Speakers
Description
ONLINE PRESENTATION
Taboo words present a challenge for a lexicographer to include and describe in a language resource, as they are forms of verbal violence. However, discarding offensive words from general-purpose lexicographic wordlists disregards the representation of an integral part of the mental lexicon. The present study aims at using lexicographic scenarios to jailbreak four GPT variants into the retrieval of offensive words that are frequently used yet undocumented in most lexicographic resources. While Large Language Models (LLMs) can be used to document a headword, the presence of taboo items may prevent these systems from providing an answer. Our results reveal that the type of the model and the lexicographic framing of the extraction task improved the responses of the models and increased the success rate, with the optimal configuration reaching 87.5% success rate.
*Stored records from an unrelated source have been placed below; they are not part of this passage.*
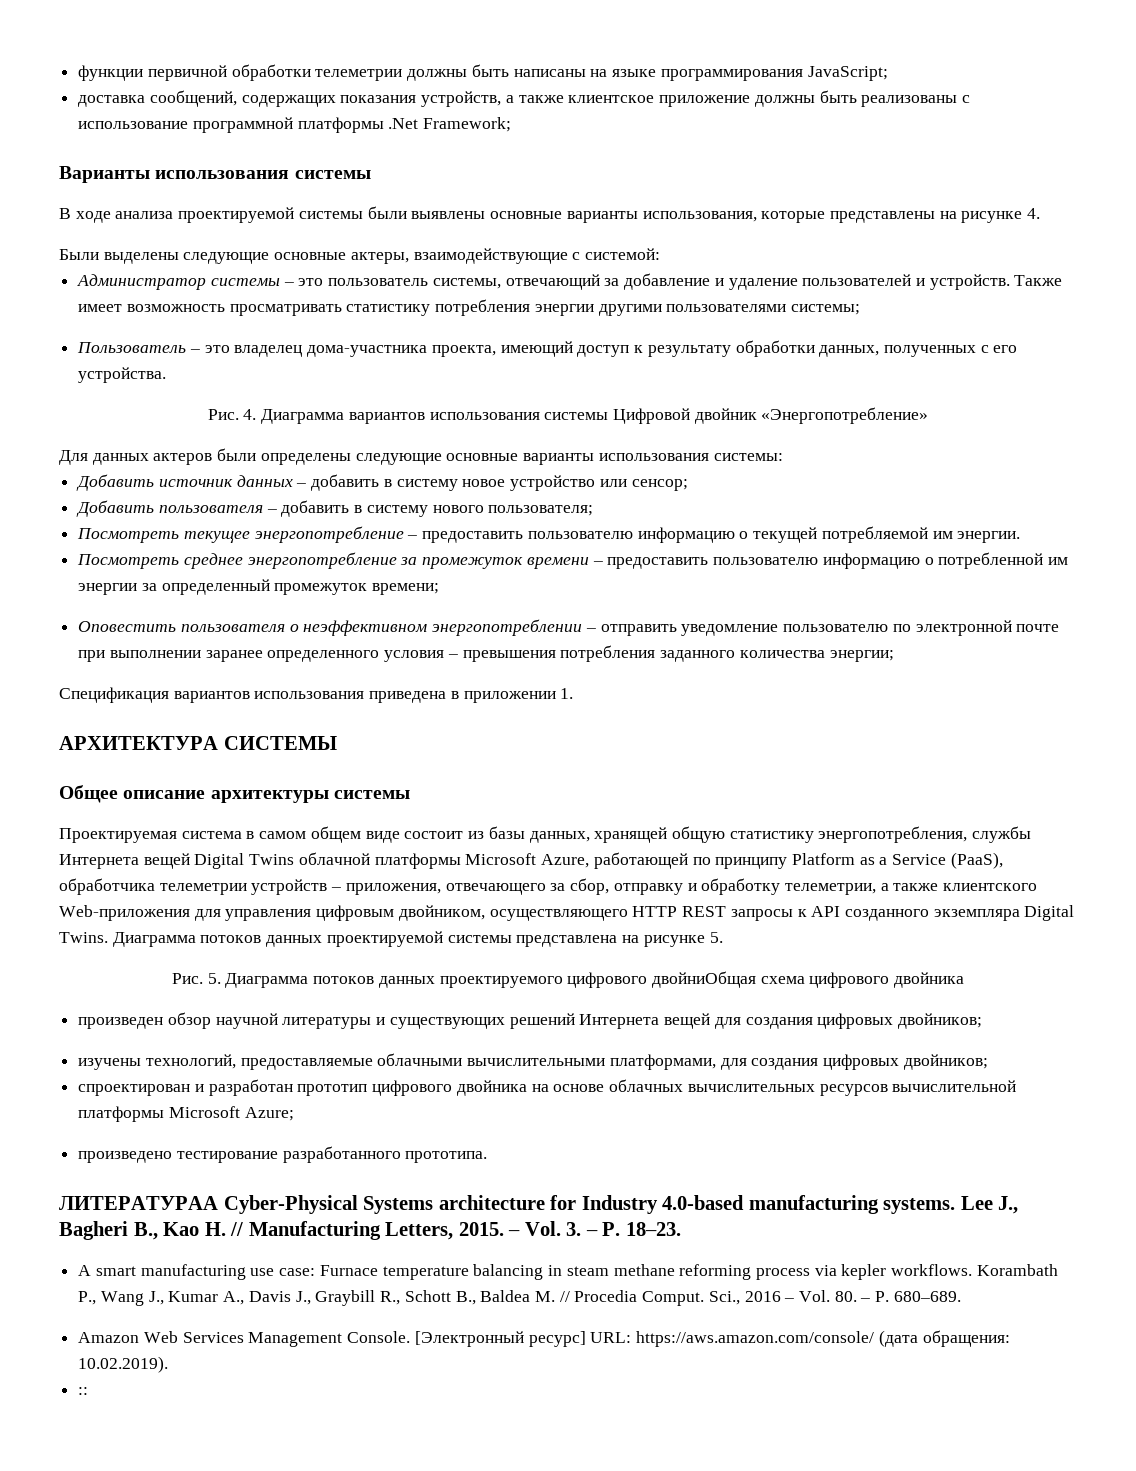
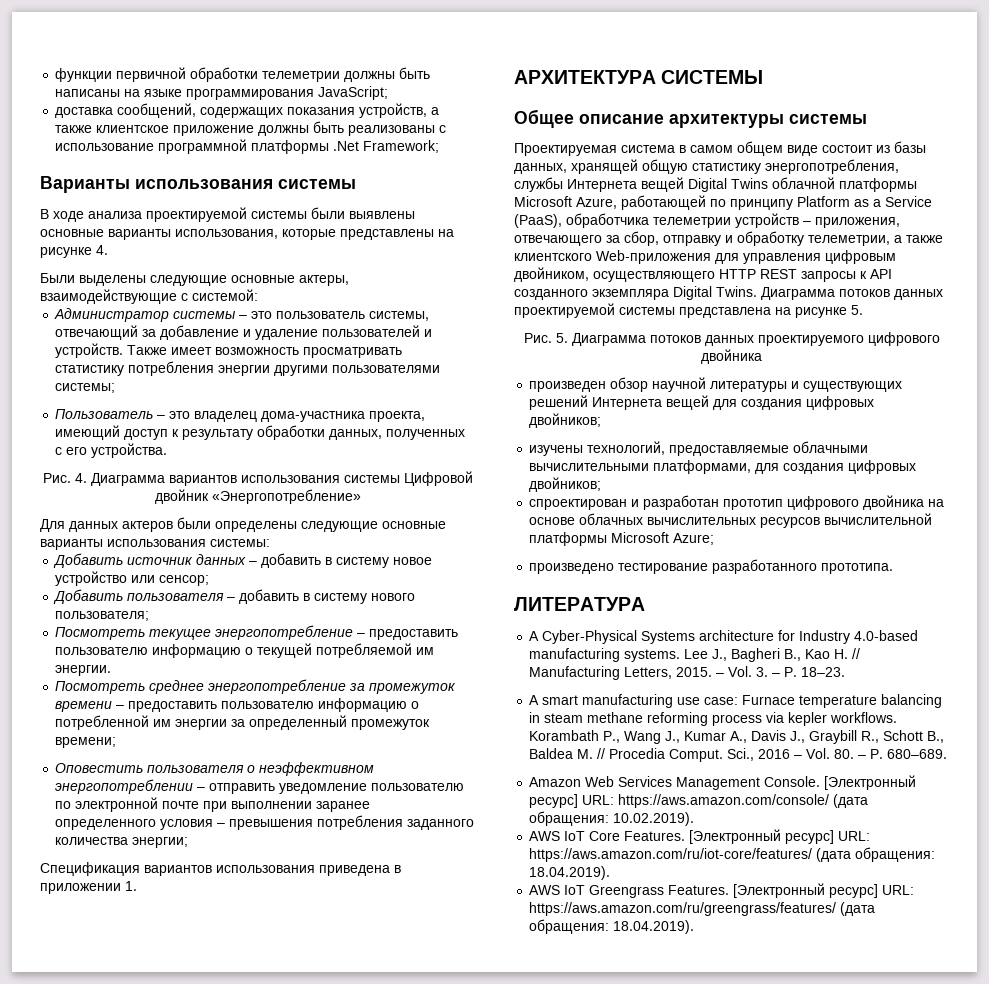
[651,971,890,988] двойниОбщая схема цифрового -> (940, 339) none
[59,1196,218,1210] ЛИТЕРАТУРАA -> [514,597,645,611] [529,631,540,641] ЛИТЕРАТУРА // A
[78,1387,89,1395] :: -> [529,829,871,844] [529,847,936,862] [529,866,611,880] [529,883,915,898] [529,902,876,916] [529,919,695,934] AWS IoT Core Features. [Электронный ресурс] URL: https://aws.amazon.com/ru/iot-core/features/ (дата обращения: 18.04.2019). // AWS IoT Greengrass Features. [Электронный ресурс] URL: https://aws.amazon.com/ru/greengrass/features/ (дата обращения: 18.04.2019).

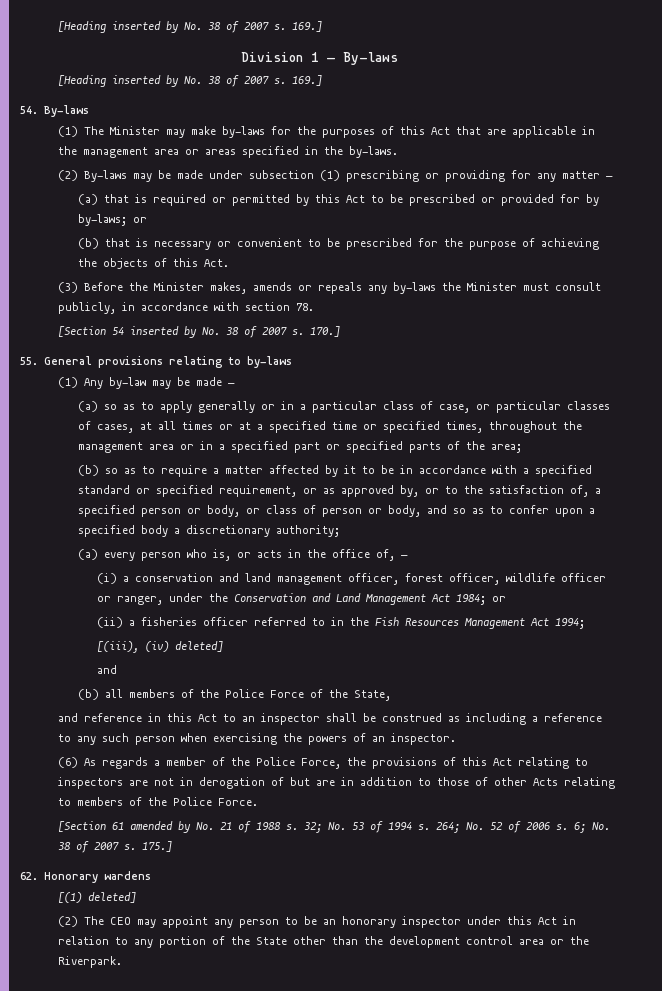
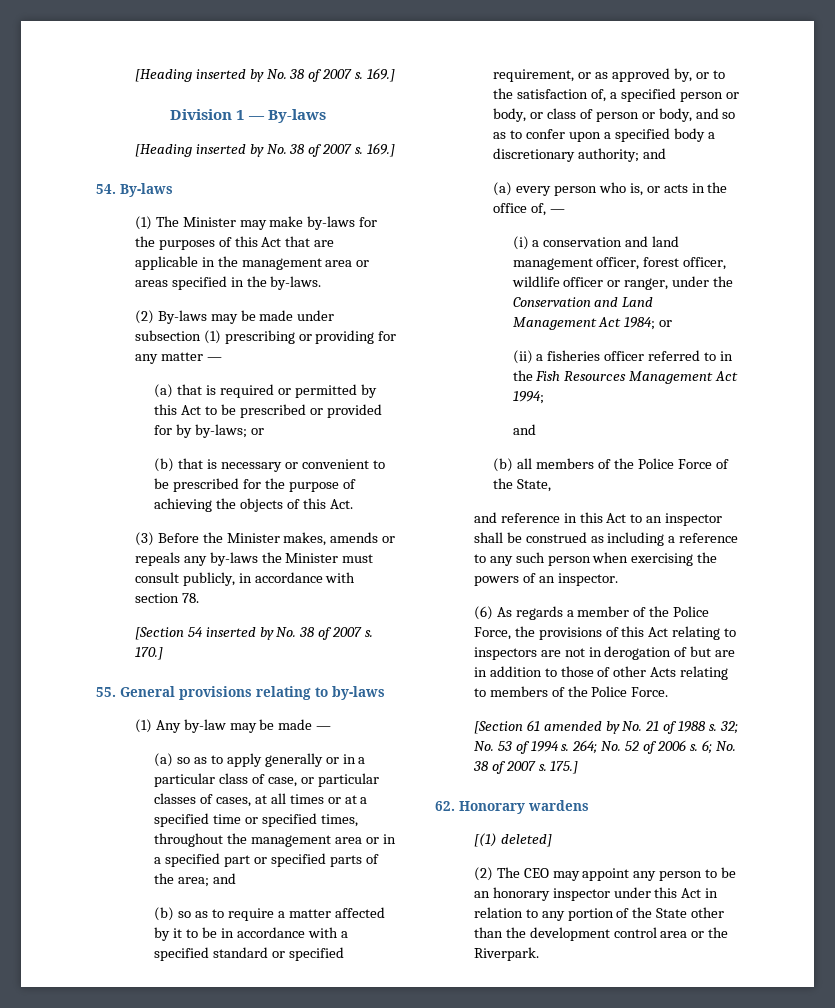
(522, 448) none -> [213,873,237,884] and
(340, 531) none -> [643,148,667,159] and
[96,641,223,653] // [(iii), (iv) deleted] -> (544, 397) none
The AI-generated lexicon of offensive words currently contains approximately 250 headwords grouped into gender, age, religion and race categories. The words also vary in their inherently or contextually offensive types. A searchable user-friendly version is accessible through https://arabic-studies.com/Elex/index.html. The main contributions of this lexicon are detecting lexicographically undocumented offensive terms, pointing to the negative context of several headwords and discovering new senses of apparently neutral ones. In addition, LLMs provide very useful morphological, semantic and socio-cultural information in the definitions, despite the inconsistencies and some overgeneralizations in the definitions. Although corpus evidence proved the success of LLMs in detecting offensive words and senses, the automatic evaluation of AI-generated example sentences showed their limited value from a pedagogical perspective.